== Extract

Media: I guess the question that we're often asked or I'm often asked is are those hikes justified? And because clearly the trends are moving in such a way that it makes sense for banks to be lifting these mortgage rates. But is the extent to which they're lifting them justified and how do we know that? Are you measuring that? How can we tell?

Christian Hawkesby: Yeah. We are not looking to give a running commentary and approval of every move in market interest rates. What we're pointing out in the report are some of these big key drivers and where they're likely to head in the future given those drivers, which are economic forces that will play out.

Media: Wages continue to increase, especially in the public sector. Are you worried about the impact that this might have on inflation?

Christian Hawkesby: We'll come back to that in a couple of weeks with the Monetary Policy Statement.

Media: How much is migration holding up the economy do you think at the moment?

Christian Hawkesby: We call out migration in the report in regards to its impact on the housing market and house prices. We note that house prices have stabilised more recently and risen slightly in recent months. We think there've been a couple of offsetting factors there. Increase in net migration being a positive one and offsetting that has been the lift in interest rates and the test rates that people need before they borrow to buy housing.

Media: Jenée again from the Herald. Does the Reserve Bank take some responsibility for the stress that pockets of mortgage holders are in at the moment, particularly recent first home buyers? Just given some of the decisions that have been made recently on the monetary policy side and also the financial stability side pumped up house prices and now interest rates are very high.

Christian Hawkesby: We absolutely acknowledge that some people are struggling. It is a tough environment. Some people have bought assets at high levels and entered markets with low interest rates and we're in a different environment now. So we do acknowledge that, that everyone's situation is different. We do feel that through the whole period we have been focused on achieving our inflation target, which is what we'll talk about in a couple of weeks, and supporting financial stability and doing that through taking a long-term perspective, as I talked about earlier. We think that the best thing that we can do right now is to keep inflation tracking back to its targets so that interest rates don't have to go higher and they don't have to create these types of financial stability challenges that may be out there.

====

**Exercise requirements:**
(A) In the transcript, shorten the paragraph that begins "We call out migration in the report" while keeping its main facts.
(B) Quote the transcript word for word, starting with "Media: I guess" and going on through "can we tell?".

== Record set

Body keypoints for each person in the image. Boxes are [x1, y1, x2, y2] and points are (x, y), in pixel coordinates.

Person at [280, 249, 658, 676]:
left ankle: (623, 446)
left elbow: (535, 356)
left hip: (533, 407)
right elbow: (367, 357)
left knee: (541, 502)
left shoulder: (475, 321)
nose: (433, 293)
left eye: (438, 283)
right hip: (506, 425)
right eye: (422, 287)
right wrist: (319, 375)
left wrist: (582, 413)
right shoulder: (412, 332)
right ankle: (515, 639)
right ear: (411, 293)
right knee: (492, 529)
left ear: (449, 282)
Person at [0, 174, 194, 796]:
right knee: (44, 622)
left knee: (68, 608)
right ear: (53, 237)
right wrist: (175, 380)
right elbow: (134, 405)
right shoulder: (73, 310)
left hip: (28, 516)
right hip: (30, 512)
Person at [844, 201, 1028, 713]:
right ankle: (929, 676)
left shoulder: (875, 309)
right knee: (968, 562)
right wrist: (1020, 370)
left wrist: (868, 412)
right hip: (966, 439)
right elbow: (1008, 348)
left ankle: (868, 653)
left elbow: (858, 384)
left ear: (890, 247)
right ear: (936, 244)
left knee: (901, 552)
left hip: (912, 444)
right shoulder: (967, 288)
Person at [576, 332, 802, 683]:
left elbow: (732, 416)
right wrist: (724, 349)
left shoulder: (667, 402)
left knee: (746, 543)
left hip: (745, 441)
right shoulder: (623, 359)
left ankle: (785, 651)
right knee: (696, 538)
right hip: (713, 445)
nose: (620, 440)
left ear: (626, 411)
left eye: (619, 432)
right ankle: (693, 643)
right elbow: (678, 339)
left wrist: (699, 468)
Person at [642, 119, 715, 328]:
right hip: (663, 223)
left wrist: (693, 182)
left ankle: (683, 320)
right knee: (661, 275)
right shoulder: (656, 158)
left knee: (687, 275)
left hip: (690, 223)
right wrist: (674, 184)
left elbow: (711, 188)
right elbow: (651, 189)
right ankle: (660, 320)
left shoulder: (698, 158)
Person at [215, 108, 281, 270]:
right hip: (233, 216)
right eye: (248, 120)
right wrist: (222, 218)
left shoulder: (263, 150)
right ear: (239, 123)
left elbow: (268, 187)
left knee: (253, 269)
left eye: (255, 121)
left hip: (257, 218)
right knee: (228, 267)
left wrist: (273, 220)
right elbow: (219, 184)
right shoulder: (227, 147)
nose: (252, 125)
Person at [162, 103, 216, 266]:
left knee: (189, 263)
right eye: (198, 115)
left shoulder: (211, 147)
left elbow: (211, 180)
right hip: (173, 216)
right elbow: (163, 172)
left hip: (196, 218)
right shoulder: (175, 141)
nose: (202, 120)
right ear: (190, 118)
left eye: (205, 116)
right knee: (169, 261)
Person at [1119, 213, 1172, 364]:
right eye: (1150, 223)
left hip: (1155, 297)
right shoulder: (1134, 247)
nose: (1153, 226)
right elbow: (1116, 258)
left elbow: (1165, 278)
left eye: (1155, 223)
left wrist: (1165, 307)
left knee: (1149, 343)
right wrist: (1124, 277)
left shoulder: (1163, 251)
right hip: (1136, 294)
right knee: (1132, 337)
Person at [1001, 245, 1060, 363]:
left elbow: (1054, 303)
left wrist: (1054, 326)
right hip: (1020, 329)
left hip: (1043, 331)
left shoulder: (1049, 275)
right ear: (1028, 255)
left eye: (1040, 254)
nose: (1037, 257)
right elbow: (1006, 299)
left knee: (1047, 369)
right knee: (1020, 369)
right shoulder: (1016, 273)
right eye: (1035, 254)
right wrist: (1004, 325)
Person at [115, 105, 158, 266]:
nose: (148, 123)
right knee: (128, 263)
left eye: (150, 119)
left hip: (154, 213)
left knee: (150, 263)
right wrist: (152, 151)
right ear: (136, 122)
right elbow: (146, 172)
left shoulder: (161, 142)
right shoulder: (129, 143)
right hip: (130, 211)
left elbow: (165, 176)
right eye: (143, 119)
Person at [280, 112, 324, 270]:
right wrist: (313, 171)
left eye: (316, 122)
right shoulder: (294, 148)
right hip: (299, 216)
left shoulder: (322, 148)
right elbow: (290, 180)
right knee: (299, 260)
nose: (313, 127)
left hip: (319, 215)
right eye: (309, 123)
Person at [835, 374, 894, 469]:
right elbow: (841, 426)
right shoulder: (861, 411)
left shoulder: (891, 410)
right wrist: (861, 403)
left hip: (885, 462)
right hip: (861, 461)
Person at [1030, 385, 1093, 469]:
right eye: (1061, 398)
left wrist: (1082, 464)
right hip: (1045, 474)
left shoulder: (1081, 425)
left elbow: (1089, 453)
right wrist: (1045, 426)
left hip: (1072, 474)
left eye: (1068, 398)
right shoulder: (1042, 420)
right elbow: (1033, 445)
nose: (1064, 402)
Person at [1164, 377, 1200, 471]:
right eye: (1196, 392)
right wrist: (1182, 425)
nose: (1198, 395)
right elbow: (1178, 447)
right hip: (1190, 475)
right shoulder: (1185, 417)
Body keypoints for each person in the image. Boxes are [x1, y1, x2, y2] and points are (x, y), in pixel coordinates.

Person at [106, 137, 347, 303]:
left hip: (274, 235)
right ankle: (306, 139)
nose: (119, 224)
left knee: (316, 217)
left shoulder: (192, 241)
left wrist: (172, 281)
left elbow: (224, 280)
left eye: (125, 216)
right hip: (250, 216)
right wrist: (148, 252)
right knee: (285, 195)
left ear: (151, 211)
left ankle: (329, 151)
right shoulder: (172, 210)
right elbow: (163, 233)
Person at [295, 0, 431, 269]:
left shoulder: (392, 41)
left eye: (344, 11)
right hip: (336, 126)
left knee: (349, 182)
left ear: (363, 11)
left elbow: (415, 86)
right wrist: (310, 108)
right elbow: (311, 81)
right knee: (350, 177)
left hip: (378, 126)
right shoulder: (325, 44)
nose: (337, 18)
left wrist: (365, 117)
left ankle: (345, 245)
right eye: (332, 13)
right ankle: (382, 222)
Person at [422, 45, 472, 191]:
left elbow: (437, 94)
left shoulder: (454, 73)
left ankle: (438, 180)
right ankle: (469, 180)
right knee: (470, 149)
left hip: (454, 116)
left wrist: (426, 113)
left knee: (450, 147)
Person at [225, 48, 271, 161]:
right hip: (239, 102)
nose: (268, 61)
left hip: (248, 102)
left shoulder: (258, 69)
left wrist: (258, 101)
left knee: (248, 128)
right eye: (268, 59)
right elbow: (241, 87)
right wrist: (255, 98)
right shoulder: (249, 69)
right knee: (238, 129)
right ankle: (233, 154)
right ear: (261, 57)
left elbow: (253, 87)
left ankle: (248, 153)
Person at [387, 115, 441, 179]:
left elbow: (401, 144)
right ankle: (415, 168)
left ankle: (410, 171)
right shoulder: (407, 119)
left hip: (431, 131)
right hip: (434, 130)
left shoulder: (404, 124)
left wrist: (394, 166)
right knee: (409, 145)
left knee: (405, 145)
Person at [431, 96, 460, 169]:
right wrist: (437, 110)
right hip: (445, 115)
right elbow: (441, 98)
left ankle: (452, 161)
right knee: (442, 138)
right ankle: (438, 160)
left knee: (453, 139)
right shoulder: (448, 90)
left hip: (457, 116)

====

**Responses in order:**
(A) The report highlights migration's impact on housing. House prices have recently stabilized and risen slightly. Two offsetting factors are behind this: rising net migration has pushed prices up, while higher interest rates and the test rates borrowers must meet have held them back.

(B)
Media: I guess the question that we're often asked or I'm often asked is are those hikes justified? And because clearly the trends are moving in such a way that it makes sense for banks to be lifting these mortgage rates. But is the extent to which they're lifting them justified and how do we know that? Are you measuring that? How can we tell?